Caan’s means to convey delicacies of feeling wasn’t a singular reward, however, in his most interesting roles, it labored contrapuntally along with his swaggering physicality and the implied roughness telegraphed by his Bronx-and-Queens-cultivated accent. He appeared like a troublesome, a delinquent, a foul, probably harmful man, even when his higher characters had been generally extra difficult. As Caan’s popularity grew (he was a longtime favourite of this paper’s movie critics) and a spread of roles opened as much as him, he performed to and towards sort and expectation, turning into one of the defining faces of New Hollywood.
It might come as a shock simply how massive Caan was within the Seventies, significantly if you happen to’re actually solely aware of “The Godfather.” Two years after Coppola’s movie blew up, in an essay on “The Last Detail” that consecrated Jack Nicholson as a serious star, The Times’s Vincent Canby additionally named Caan as one of the period’s different younger notables alongside Al Pacino, Dustin Hoffman and Caan’s frequent co-star, Robert Duvall. There are totally different causes Caan’s popularity dimmed within the ensuing a long time; for one factor, whereas Nicholson was solidifying his fame as a sailor in “The Last Detail,” Caan was repping the Navy in “Cinderella Liberty” (1973).
I like “Cinderella Liberty,” but it surely hasn’t been canonized like “The Last Detail,” written by Robert Towne and directed by Hal Ashby.
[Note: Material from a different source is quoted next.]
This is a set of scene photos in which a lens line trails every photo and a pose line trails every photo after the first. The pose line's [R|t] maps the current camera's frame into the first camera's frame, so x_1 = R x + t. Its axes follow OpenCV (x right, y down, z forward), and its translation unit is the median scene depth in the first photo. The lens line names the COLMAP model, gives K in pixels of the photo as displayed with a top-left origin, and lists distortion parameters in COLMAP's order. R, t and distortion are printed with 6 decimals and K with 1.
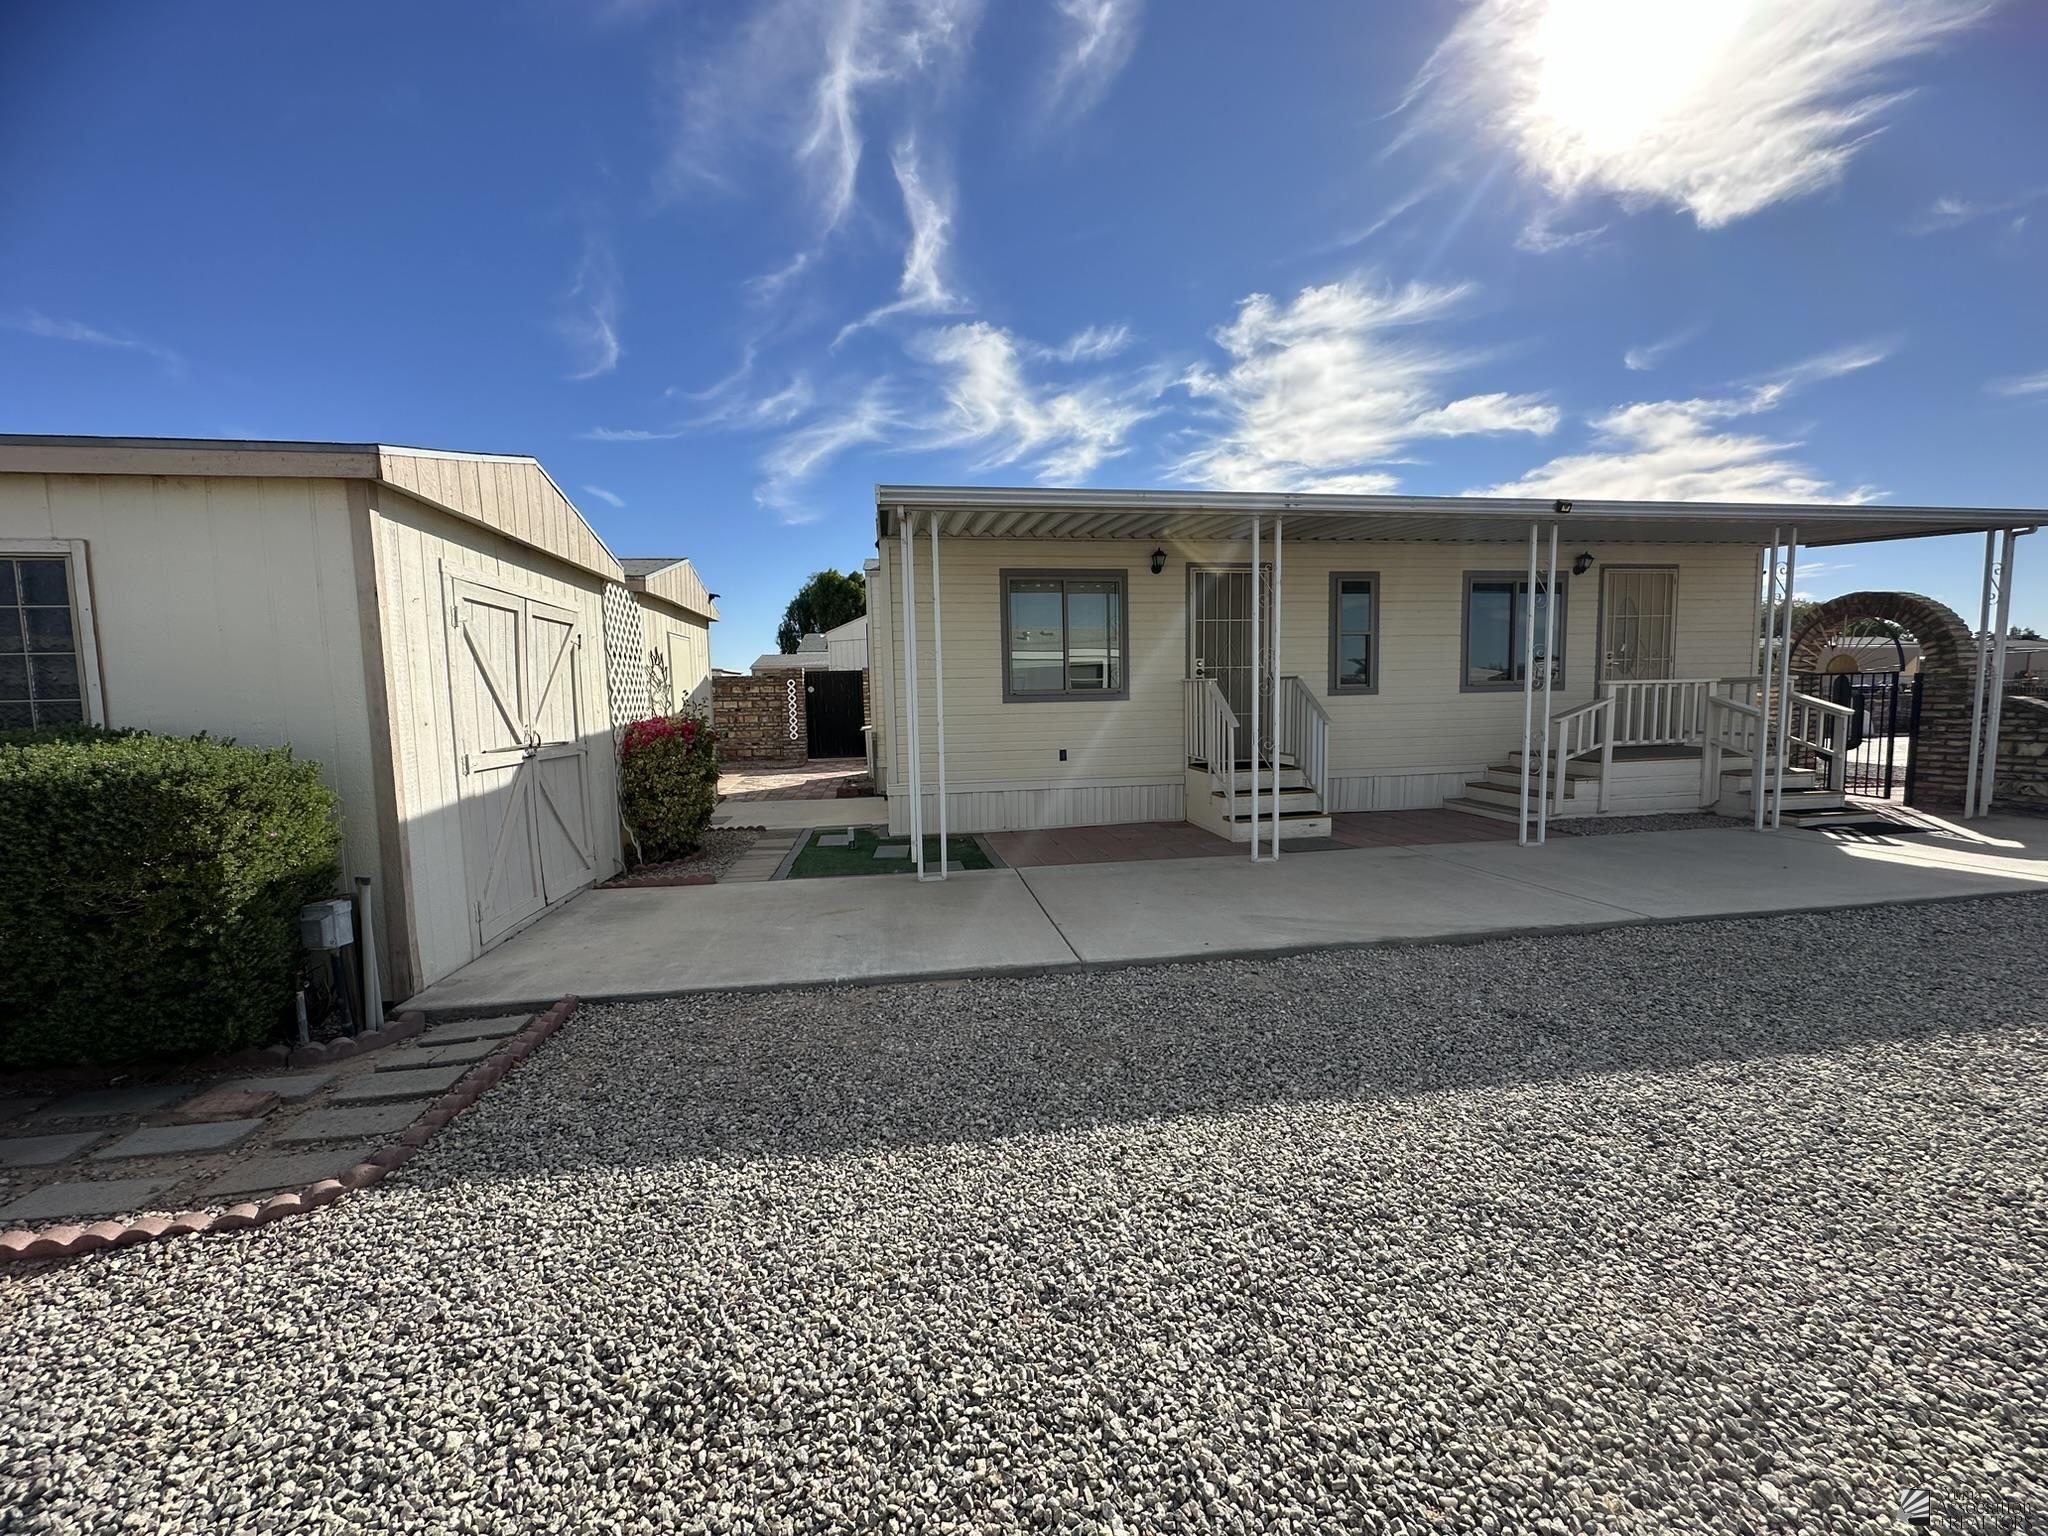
lens RADIAL K [[812.3, 0, 1013.9], [0, 812.3, 762.1], [0, 0, 1]] dist [-0.002977, 0.000333]
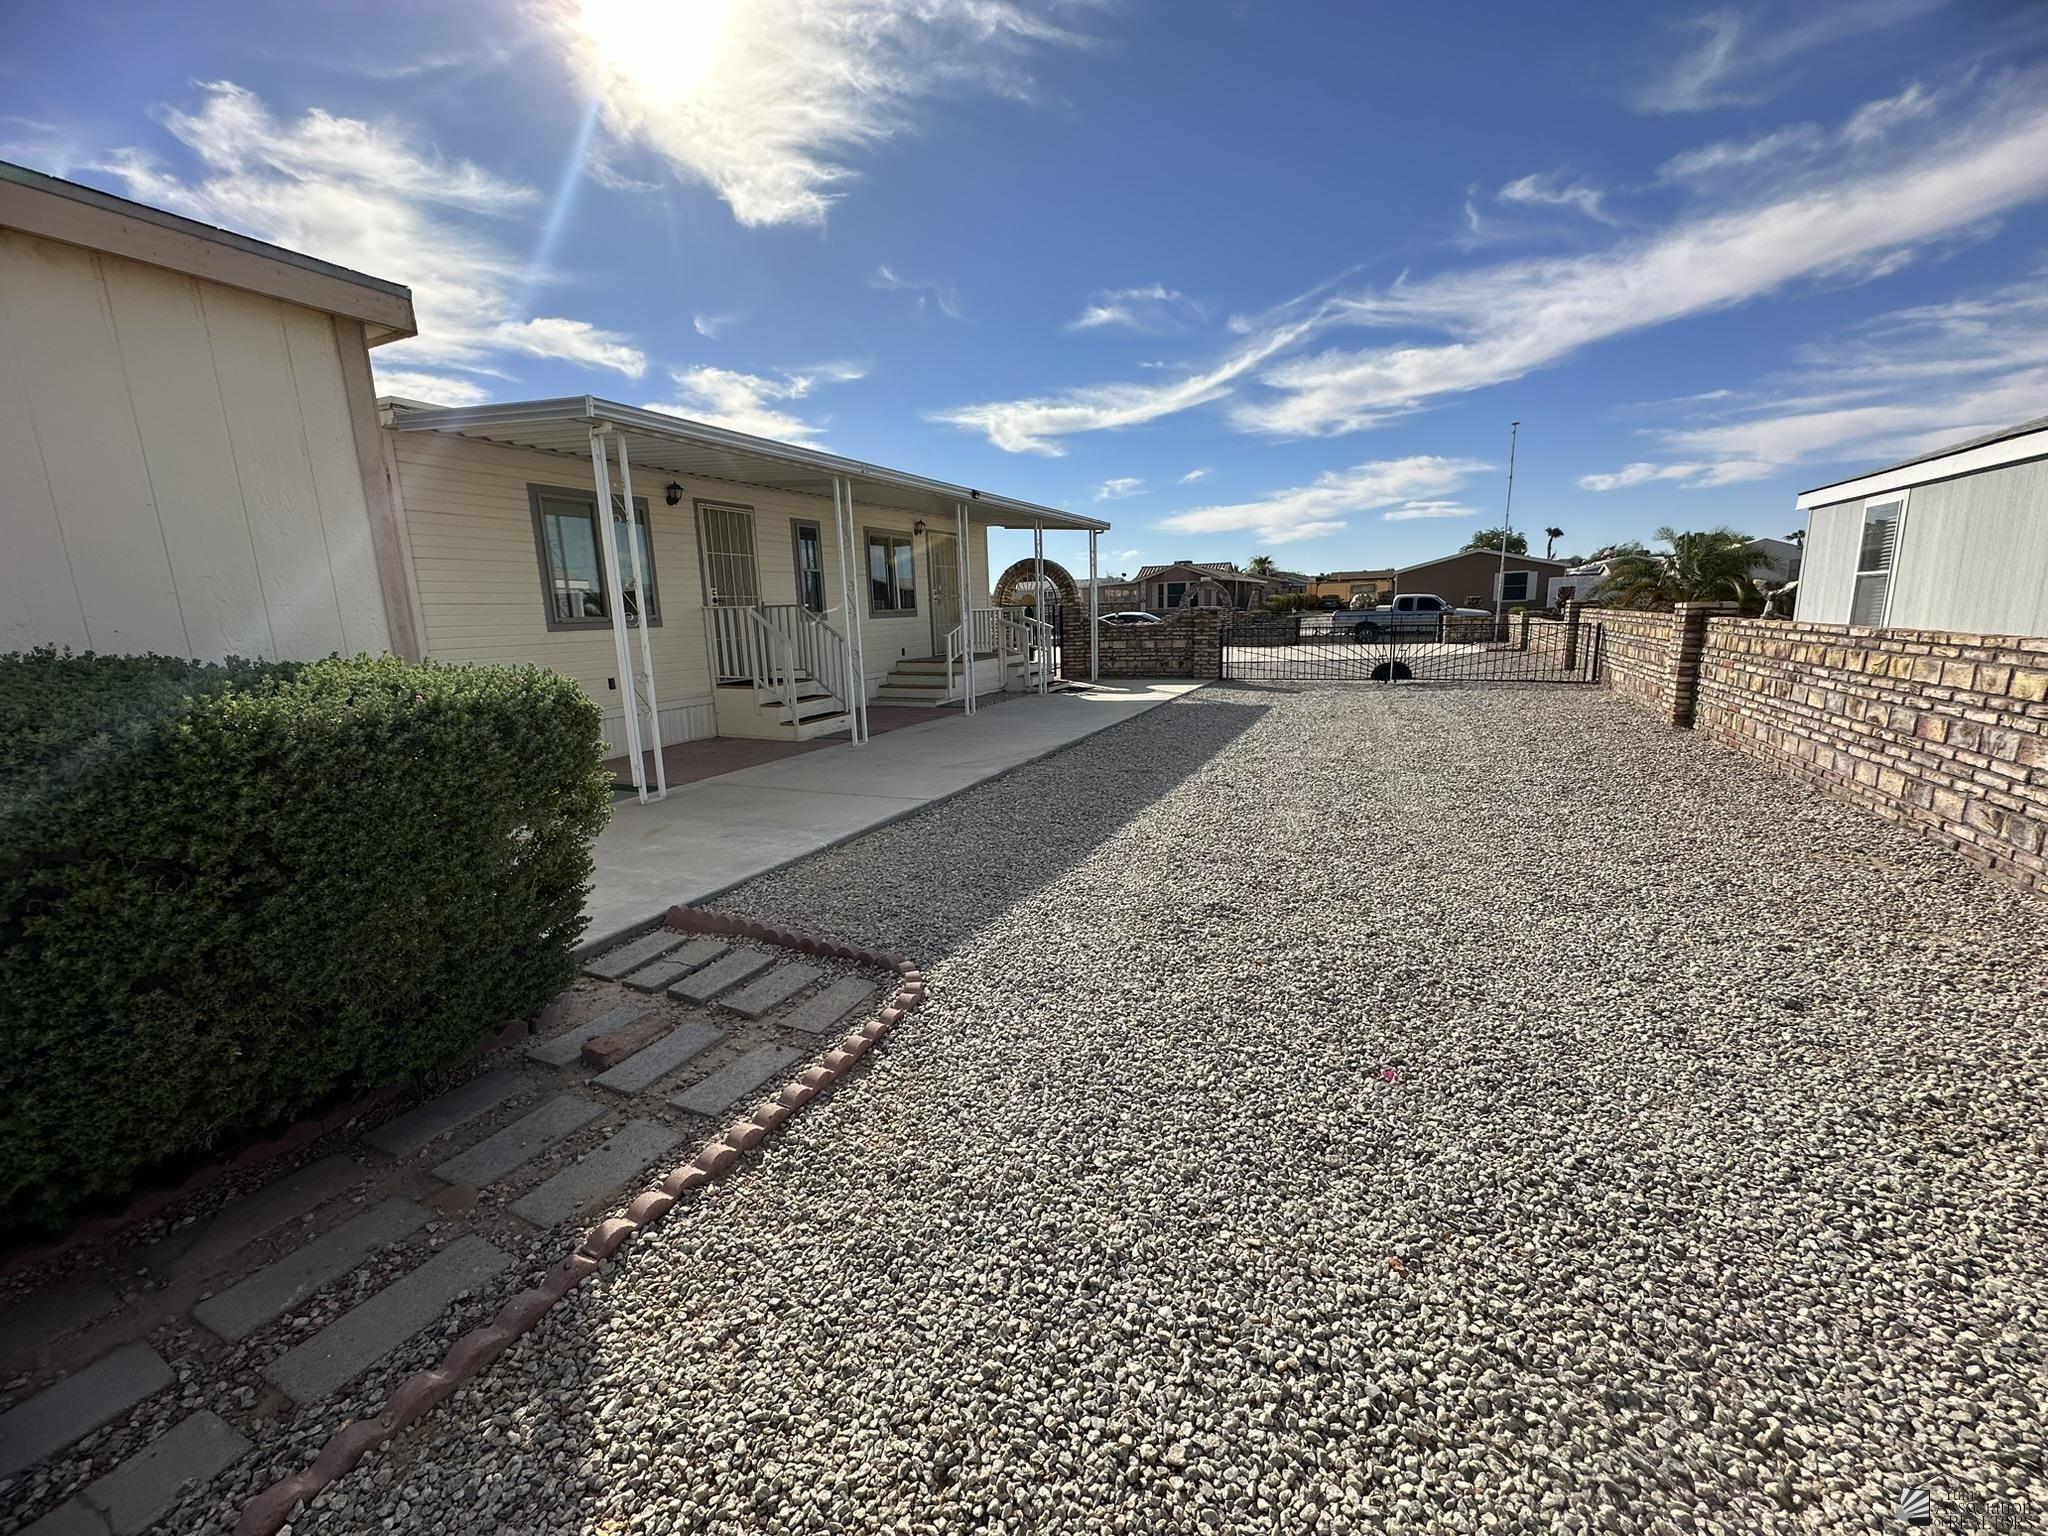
lens RADIAL K [[812.3, 0, 1015.6], [0, 812.3, 771.7], [0, 0, 1]] dist [-0.002977, 0.000333]
pose [[0.571862, -0.157175, 0.805152, -0.914080], [0.085731, 0.987550, 0.131890, 0.017200], [-0.815858, -0.006396, 0.578217, 0.046695]]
But “Cinderella” deserves love, partly as a result of Caan is terrific in it as a sailor who, throughout an unplanned depart, immediately turns into concerned with a good-time broad (a wonderful Marsha Mason). They’re unfastened and humorous and horny, and collectively create a uncooked, unpredictable, memorable romance. Given how aggressively male-dominated so many Seventies classics had been, it’s value remembering that Caan was good with ladies in additional methods than had been hinted at in “The Godfather.”